Mezopotamya'da ilk kentler M.Ö 6000 yıllarında kurulmuştur. Bu kentler, Fırat ve Dicle nehirleri arasında yer alır. Ancak başkentlerin oluşabilmesi için kentler yeterli değildir. Devlet örgütlenmesi ile başkentler meydana gelir. Akad hanedanın kurucusu olan ve Agade kralı olarak bilinen Büyük Sargon, M.Ö 2350 yıllarında Sümer kent devletlerini zorla ele geçirmiştir. Güney Mezopotamya olarak da bilinen Irak'ın güneyinde bulunan bu yerde bölgesel bir devlet kurmuş ve ilk başkent ortaya çıkmıştır.

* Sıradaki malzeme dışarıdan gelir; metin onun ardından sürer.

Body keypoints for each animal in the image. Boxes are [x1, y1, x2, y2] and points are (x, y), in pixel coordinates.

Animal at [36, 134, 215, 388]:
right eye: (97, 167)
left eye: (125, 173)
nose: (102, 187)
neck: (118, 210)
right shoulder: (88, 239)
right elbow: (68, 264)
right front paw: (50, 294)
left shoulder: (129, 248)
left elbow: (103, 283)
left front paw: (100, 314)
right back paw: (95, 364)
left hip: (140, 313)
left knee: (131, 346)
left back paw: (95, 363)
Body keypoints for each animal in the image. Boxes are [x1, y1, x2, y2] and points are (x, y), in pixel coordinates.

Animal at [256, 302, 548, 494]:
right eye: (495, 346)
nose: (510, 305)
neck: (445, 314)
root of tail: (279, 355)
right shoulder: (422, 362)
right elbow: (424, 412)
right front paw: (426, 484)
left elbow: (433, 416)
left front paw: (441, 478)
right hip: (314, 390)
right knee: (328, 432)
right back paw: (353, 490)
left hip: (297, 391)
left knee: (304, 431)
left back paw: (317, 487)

Büyük Sargon ve ondan sonra gelecek diğer krallar, ele geçirdikleri yerlerdeki büyük ganimetleri başkentlerinde topladılar ve burada çeşitli tapınaklar kurdular. Ayrıca birçok kamusal binada buraya kuruldu. Mezopotamya'da ilk başkent olarak bilinen bu yer, diğer kentlerden oldukça farklıdır. Başkent hem kralın yaşadığı hem de tüm zenginliklerin toplandığı yer olarak bilinmektedir.

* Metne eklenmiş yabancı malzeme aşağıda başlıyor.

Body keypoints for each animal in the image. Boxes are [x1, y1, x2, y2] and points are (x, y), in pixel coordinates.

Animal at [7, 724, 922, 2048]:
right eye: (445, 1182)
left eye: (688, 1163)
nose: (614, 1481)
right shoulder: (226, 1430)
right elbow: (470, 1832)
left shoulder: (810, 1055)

Babil Kralı Hammurabi, M.Ö 1750 yıllarında Akad ve Sümer şehirlerini tek bir yönetim altında birleştirdi. Böylelikle bölgesel devlet son buldu, imparatorluk dönemi başladı. Babil başkent olduktan sonra, fethedilen topraklardaki ganimetler burada toplanmaya başlandı. Antik Çağ dönemindeki imparatorluklarda başkentin sık sık farklı yerlere taşındığı düşünülmektedir. Özellikle Antik Mısır'da her firavun kendi başkentini seçmiştir.
Kralların kendilerine ait bir kent kurmaları, Sümerler döneminden beri gelen önemli bir iştir. Ancak bu başkentler, ekonomik veya siyasi sebeplerden dolayı kurulmamıştır. Sadece gelen kralın görkemini yansıtmak amacı ile oluşturulmuşlardır.